WHAT YOU NEED TO DO | Out of the records below, copy all lines in which the word "linejoin" occurs.

GIVEN INFORMATION |
··········
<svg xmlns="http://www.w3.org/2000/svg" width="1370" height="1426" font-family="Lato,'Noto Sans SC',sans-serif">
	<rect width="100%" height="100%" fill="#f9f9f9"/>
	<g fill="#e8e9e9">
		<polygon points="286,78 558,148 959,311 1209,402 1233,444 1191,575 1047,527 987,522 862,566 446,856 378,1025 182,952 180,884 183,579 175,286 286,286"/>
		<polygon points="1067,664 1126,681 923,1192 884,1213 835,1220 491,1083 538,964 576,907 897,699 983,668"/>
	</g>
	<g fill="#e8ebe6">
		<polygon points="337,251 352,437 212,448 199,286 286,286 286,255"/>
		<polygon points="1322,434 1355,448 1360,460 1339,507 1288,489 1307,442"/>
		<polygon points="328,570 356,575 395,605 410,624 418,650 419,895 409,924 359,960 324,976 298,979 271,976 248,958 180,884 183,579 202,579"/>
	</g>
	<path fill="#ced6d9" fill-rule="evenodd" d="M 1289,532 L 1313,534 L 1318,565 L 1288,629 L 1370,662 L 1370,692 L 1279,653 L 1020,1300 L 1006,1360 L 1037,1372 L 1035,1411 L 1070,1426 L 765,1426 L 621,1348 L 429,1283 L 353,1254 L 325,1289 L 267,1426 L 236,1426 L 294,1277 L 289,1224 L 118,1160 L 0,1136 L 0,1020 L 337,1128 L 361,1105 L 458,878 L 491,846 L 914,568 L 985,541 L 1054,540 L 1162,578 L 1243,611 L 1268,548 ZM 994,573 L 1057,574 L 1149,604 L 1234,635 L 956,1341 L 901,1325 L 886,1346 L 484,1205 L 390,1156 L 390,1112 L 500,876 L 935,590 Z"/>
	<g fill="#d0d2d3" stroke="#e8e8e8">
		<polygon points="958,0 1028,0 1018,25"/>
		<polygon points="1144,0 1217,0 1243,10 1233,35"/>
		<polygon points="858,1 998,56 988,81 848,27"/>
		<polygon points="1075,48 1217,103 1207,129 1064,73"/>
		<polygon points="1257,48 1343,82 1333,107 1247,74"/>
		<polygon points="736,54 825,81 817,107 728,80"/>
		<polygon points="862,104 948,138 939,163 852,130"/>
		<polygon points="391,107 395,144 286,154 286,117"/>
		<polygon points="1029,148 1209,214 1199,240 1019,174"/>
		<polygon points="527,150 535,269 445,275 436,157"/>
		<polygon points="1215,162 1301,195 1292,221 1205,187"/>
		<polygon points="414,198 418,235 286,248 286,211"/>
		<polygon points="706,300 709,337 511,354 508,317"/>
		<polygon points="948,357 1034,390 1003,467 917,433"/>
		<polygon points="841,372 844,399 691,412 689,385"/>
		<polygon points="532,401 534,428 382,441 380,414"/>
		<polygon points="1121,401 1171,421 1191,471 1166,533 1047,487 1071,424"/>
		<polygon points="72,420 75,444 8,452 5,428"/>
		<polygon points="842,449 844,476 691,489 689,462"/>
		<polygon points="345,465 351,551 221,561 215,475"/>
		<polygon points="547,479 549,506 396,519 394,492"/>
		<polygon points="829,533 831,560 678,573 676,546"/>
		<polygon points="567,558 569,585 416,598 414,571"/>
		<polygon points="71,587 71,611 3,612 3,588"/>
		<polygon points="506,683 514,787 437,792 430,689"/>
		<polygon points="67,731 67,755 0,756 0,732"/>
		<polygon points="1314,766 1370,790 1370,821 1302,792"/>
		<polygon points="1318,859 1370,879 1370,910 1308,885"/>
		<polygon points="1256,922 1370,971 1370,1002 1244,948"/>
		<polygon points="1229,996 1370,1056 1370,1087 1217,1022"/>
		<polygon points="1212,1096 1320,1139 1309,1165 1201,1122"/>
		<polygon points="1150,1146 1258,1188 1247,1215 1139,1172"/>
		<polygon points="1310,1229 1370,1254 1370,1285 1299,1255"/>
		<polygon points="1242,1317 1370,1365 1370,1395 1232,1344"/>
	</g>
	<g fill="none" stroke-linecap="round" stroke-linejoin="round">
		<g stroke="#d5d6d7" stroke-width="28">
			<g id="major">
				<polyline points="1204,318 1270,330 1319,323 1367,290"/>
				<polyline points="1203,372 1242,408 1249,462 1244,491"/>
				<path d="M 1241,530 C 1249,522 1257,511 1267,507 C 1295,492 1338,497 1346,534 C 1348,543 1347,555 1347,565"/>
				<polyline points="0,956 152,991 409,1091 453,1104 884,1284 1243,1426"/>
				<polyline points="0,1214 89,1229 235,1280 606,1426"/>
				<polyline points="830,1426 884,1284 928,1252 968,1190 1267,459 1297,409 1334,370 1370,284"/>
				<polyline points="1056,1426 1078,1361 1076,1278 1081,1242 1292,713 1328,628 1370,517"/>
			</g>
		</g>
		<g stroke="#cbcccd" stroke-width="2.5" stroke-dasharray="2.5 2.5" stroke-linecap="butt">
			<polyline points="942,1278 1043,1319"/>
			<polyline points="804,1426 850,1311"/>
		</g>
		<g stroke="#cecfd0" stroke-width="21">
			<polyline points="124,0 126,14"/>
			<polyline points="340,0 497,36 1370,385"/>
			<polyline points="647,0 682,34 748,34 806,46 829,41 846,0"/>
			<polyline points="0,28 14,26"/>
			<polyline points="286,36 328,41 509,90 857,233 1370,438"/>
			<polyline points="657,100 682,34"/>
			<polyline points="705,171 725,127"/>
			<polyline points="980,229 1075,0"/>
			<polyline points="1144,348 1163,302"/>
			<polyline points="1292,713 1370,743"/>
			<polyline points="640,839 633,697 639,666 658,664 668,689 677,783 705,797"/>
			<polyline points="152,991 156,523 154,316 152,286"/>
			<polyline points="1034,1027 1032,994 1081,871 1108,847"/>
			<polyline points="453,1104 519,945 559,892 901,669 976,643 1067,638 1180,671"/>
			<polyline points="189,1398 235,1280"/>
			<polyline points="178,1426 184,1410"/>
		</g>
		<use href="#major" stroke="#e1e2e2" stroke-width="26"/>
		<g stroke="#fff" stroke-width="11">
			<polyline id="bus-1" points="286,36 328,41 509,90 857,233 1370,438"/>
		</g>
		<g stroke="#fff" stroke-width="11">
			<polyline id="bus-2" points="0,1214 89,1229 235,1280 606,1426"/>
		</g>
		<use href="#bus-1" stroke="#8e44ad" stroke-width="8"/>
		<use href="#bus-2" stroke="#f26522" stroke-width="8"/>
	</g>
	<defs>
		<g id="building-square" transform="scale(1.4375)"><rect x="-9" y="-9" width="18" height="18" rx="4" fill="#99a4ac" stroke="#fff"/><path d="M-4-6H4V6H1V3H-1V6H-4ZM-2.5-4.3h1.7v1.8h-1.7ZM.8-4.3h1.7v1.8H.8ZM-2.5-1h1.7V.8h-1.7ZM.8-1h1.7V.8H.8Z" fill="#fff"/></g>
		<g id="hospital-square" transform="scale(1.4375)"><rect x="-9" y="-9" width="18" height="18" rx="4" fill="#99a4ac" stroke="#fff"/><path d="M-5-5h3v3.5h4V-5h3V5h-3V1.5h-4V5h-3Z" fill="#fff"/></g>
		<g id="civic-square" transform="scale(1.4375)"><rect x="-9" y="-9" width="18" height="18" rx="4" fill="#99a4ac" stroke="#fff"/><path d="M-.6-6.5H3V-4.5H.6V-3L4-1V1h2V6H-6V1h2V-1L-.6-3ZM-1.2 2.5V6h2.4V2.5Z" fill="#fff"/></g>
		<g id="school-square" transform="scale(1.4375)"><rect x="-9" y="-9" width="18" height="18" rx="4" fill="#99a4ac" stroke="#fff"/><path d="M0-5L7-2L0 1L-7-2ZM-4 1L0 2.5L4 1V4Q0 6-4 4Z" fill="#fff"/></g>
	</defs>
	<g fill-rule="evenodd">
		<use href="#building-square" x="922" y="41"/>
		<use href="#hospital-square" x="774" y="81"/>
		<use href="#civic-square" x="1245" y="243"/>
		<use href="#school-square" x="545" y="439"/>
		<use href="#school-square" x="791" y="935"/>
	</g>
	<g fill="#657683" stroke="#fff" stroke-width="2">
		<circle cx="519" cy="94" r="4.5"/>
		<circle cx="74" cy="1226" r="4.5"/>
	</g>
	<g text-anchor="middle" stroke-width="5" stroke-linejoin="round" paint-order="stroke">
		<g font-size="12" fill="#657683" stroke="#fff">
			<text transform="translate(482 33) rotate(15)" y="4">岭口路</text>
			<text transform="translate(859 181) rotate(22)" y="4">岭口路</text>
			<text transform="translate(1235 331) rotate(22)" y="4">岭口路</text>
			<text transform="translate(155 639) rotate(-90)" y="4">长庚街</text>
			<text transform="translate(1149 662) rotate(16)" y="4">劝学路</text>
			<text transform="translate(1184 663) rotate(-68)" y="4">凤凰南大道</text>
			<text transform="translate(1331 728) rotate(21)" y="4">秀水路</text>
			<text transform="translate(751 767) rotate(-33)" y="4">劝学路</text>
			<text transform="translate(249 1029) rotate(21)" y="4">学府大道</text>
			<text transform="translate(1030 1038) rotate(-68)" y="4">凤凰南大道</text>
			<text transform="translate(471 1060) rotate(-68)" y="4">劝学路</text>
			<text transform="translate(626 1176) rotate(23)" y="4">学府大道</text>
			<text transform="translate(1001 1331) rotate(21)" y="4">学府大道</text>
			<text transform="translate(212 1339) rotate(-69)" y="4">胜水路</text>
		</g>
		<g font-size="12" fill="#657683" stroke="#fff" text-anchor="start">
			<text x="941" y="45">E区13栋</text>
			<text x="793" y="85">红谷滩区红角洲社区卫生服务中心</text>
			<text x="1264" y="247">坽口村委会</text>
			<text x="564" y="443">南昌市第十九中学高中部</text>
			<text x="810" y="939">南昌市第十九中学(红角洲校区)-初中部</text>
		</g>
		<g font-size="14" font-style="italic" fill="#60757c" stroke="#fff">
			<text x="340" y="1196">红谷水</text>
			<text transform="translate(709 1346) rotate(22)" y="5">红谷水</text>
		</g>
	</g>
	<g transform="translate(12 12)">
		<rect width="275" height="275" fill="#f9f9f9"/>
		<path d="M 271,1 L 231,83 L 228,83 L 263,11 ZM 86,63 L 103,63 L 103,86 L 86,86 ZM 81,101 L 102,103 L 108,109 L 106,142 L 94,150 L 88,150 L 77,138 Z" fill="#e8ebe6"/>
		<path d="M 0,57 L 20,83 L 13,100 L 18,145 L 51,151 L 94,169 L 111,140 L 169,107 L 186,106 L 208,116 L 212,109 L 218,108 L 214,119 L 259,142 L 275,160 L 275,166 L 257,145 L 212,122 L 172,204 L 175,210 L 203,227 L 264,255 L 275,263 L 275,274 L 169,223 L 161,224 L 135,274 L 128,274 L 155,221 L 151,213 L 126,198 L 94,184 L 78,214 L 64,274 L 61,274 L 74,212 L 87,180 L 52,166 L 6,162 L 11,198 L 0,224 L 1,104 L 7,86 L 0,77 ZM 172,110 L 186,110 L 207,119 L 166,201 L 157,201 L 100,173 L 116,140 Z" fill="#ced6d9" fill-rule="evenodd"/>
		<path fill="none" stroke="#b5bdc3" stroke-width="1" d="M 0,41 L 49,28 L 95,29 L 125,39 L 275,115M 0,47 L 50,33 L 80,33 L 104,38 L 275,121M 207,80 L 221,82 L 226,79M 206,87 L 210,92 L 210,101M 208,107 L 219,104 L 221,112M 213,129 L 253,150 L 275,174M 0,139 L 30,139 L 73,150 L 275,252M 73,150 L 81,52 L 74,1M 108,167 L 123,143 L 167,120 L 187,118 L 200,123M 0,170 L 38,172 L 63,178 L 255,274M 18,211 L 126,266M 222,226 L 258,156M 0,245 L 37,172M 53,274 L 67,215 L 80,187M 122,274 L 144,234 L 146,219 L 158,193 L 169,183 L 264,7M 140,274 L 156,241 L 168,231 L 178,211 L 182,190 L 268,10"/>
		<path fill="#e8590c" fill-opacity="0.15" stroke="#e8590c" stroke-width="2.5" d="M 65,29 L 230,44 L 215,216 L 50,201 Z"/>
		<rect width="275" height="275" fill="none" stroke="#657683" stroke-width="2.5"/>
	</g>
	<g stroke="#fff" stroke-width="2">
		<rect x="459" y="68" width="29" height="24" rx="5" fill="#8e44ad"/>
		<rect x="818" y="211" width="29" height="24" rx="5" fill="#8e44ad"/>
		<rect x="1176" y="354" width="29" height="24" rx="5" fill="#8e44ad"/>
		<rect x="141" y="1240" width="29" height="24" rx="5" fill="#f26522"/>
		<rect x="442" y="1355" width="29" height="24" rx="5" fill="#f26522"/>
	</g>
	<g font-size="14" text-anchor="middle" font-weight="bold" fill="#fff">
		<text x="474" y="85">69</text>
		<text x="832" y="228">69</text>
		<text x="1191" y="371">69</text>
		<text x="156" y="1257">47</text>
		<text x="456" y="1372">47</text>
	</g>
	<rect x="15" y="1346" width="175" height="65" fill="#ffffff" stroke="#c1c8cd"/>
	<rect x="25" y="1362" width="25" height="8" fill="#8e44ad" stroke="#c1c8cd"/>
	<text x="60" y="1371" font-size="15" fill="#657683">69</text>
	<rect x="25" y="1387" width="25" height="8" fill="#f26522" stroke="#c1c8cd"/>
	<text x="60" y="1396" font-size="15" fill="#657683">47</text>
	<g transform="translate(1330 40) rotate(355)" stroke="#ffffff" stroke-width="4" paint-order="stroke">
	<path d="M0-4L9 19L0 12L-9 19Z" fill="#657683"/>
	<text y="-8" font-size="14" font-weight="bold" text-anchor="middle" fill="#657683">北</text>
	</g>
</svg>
··········
SOLUTION TO THIS TASK |
	<g fill="none" stroke-linecap="round" stroke-linejoin="round">
	<g text-anchor="middle" stroke-width="5" stroke-linejoin="round" paint-order="stroke">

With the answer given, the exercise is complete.